▸ **Data provided**
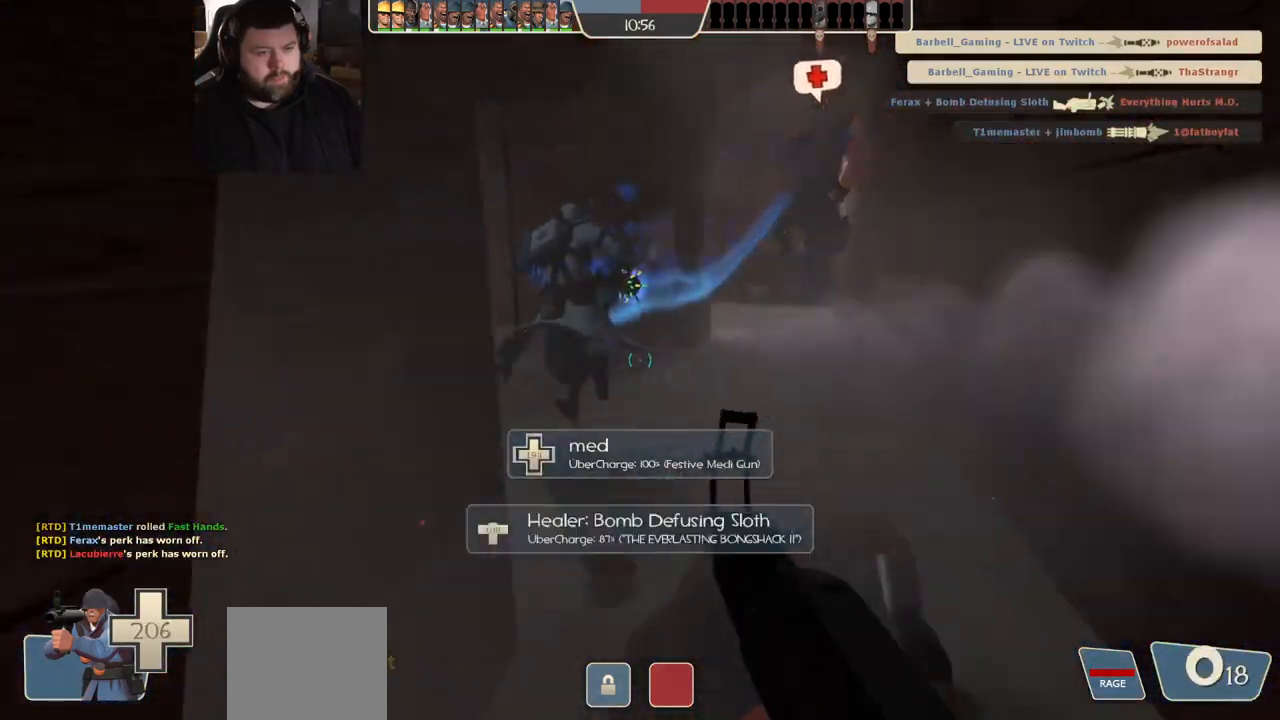
{"buttons": ["R1"], "left_stick": "up", "right_stick": "center", "events": [[67, "SQUARE", "up"], [217, "right_stick", "left"], [417, "right_stick", "center"], [500, "R1", "down"]]}
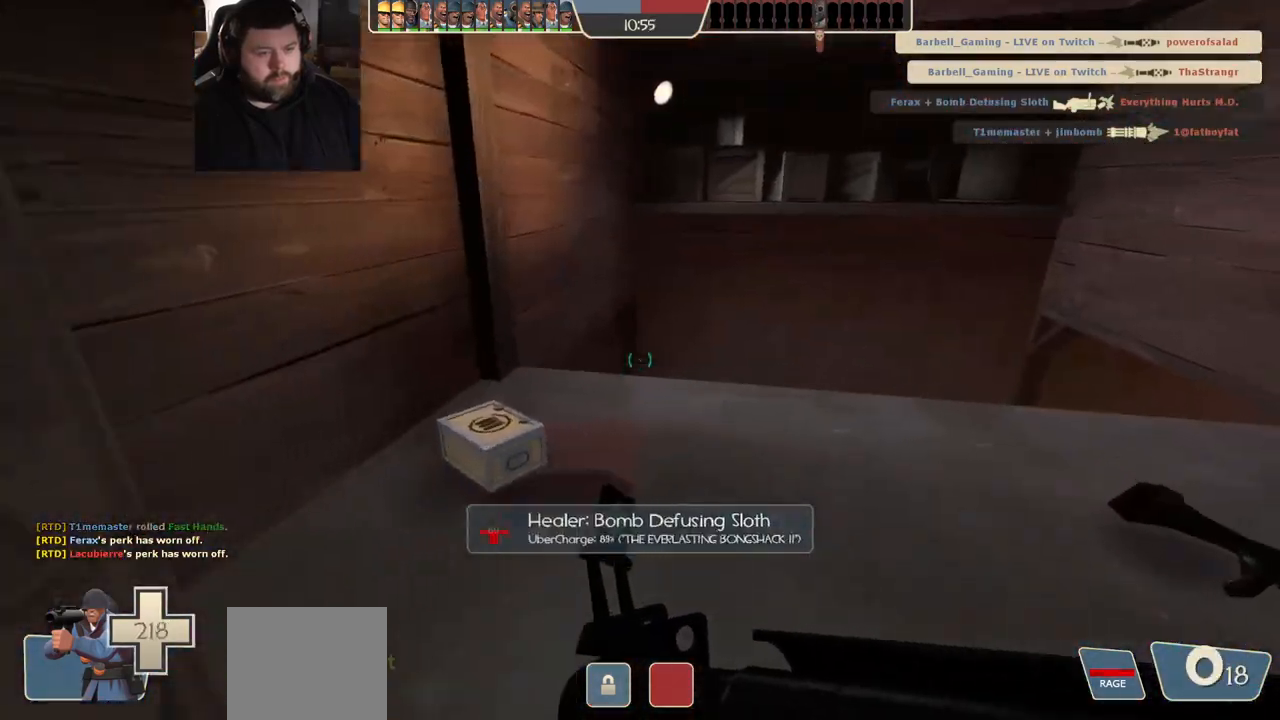
{"buttons": ["R2"], "left_stick": "down-right", "right_stick": "center", "events": [[83, "R1", "up"], [117, "left_stick", "up-left"], [250, "right_stick", "right"], [383, "left_stick", "center"], [433, "R2", "down"], [450, "left_stick", "down-right"], [483, "right_stick", "center"]]}
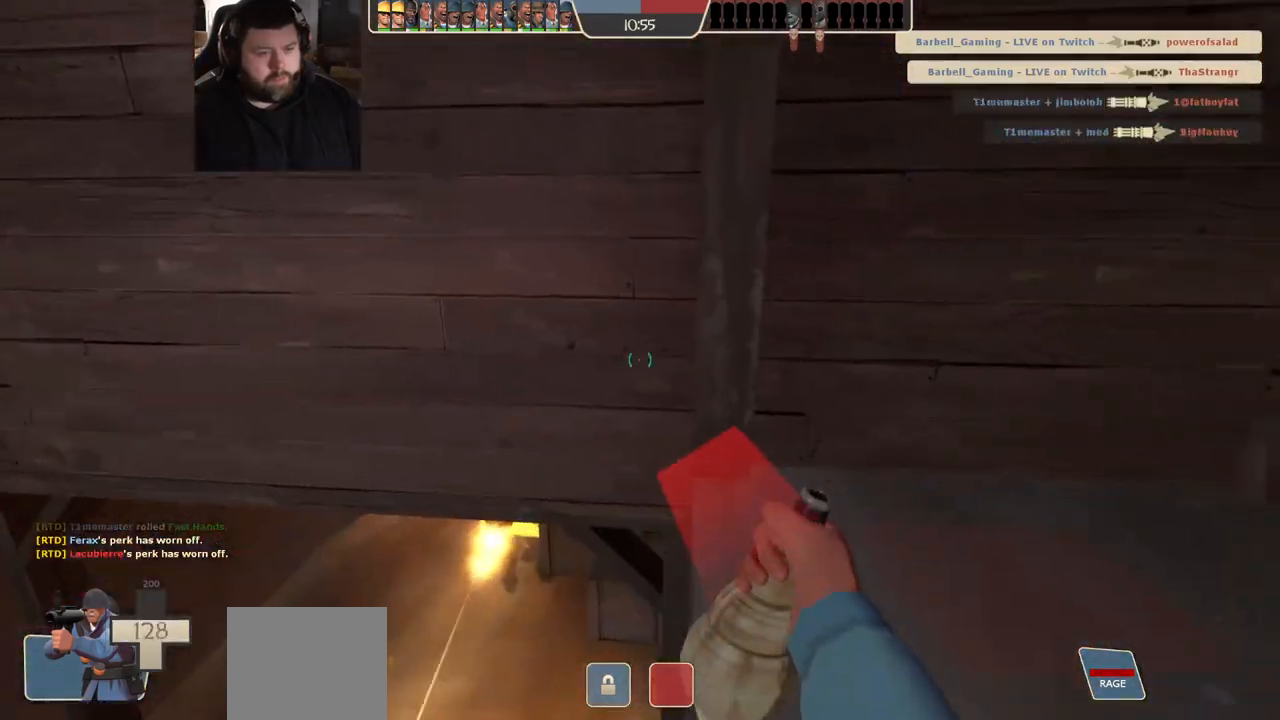
{"buttons": [], "left_stick": "up-right", "right_stick": "center", "events": [[33, "R2", "up"], [150, "R2", "down"], [167, "left_stick", "up-right"], [250, "R2", "up"]]}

▸ **The problem**
What you give back must be the data above, reproduced exactly and free of pictures.

▸ **Result of the exercise**
{"buttons": ["R1"], "left_stick": "up", "right_stick": "center", "events": [[67, "SQUARE", "up"], [217, "right_stick", "left"], [417, "right_stick", "center"], [500, "R1", "down"]]}
{"buttons": ["R2"], "left_stick": "down-right", "right_stick": "center", "events": [[83, "R1", "up"], [117, "left_stick", "up-left"], [250, "right_stick", "right"], [383, "left_stick", "center"], [433, "R2", "down"], [450, "left_stick", "down-right"], [483, "right_stick", "center"]]}
{"buttons": [], "left_stick": "up-right", "right_stick": "center", "events": [[33, "R2", "up"], [150, "R2", "down"], [167, "left_stick", "up-right"], [250, "R2", "up"]]}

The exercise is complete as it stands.